***** The data *****
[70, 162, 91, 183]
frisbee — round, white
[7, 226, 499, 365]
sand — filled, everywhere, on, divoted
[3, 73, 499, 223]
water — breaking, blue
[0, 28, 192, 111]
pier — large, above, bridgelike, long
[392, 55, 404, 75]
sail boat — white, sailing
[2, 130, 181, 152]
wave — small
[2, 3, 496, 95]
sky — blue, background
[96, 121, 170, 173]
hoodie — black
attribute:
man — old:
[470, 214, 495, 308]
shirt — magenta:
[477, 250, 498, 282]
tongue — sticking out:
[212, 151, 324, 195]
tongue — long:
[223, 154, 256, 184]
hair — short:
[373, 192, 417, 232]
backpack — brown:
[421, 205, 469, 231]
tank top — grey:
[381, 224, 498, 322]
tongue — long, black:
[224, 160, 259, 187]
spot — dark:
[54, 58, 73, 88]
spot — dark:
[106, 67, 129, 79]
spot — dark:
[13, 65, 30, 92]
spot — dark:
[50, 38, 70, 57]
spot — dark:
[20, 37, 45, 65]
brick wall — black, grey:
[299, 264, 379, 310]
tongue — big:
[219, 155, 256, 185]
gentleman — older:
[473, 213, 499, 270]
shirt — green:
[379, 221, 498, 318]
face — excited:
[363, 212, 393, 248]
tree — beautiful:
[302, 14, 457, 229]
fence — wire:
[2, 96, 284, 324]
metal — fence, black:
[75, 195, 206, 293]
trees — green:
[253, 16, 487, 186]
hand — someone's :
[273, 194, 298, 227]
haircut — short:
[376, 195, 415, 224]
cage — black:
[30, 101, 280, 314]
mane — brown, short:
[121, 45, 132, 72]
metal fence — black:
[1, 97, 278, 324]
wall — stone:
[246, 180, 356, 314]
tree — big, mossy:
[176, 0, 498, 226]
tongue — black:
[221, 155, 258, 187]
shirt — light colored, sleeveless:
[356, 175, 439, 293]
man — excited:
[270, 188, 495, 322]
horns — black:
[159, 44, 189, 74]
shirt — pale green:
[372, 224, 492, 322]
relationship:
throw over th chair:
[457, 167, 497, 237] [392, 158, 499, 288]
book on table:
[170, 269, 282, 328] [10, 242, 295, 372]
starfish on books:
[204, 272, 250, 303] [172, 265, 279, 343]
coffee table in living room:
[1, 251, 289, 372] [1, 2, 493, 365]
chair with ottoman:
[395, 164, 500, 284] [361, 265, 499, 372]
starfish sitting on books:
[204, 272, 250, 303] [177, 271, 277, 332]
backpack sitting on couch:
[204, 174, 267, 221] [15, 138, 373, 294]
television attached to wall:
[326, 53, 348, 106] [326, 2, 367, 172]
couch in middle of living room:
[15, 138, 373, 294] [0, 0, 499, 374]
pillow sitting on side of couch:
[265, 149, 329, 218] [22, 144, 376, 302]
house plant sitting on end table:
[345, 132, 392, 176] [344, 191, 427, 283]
*****
***** The data *****
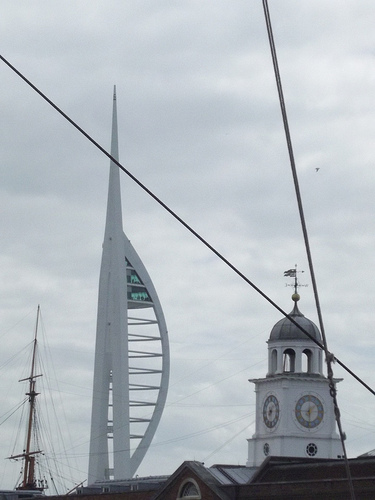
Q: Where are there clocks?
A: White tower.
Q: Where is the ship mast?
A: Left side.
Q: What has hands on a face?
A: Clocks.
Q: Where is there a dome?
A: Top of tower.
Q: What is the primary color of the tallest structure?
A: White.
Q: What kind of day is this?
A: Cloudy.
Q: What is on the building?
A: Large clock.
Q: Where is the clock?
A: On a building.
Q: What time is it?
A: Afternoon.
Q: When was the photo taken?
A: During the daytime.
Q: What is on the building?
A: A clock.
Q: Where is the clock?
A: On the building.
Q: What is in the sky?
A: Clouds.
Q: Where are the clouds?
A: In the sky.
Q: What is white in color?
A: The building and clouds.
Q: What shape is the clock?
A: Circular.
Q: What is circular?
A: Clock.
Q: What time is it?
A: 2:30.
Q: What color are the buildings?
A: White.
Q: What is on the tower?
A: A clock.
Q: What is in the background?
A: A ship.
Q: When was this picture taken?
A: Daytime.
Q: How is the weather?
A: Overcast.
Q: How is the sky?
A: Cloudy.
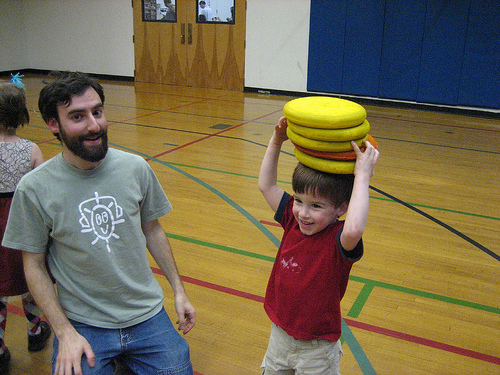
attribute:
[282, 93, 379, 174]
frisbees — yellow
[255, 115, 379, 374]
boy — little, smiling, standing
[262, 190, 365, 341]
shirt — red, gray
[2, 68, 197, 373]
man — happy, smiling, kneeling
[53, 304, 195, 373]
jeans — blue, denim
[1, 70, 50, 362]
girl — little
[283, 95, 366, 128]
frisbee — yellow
*****
■ Directions for this task:
Express the listing lines as a Markdown table with the columns n and Line, starting at the line that contains "shirt — pale" and ending at the line that contains "[265, 149, 329, 218] [22, 144, 376, 302]". Number the rows in order and leave out blank lines.

■ Exercise response:
| n | Line |
|---|---|
| 1 | shirt — pale green: |
| 2 | [372, 224, 492, 322] |
| 3 | relationship: |
| 4 | throw over th chair: |
| 5 | [457, 167, 497, 237] [392, 158, 499, 288] |
| 6 | book on table: |
| 7 | [170, 269, 282, 328] [10, 242, 295, 372] |
| 8 | starfish on books: |
| 9 | [204, 272, 250, 303] [172, 265, 279, 343] |
| 10 | coffee table in living room: |
| 11 | [1, 251, 289, 372] [1, 2, 493, 365] |
| 12 | chair with ottoman: |
| 13 | [395, 164, 500, 284] [361, 265, 499, 372] |
| 14 | starfish sitting on books: |
| 15 | [204, 272, 250, 303] [177, 271, 277, 332] |
| 16 | backpack sitting on couch: |
| 17 | [204, 174, 267, 221] [15, 138, 373, 294] |
| 18 | television attached to wall: |
| 19 | [326, 53, 348, 106] [326, 2, 367, 172] |
| 20 | couch in middle of living room: |
| 21 | [15, 138, 373, 294] [0, 0, 499, 374] |
| 22 | pillow sitting on side of couch: |
| 23 | [265, 149, 329, 218] [22, 144, 376, 302] |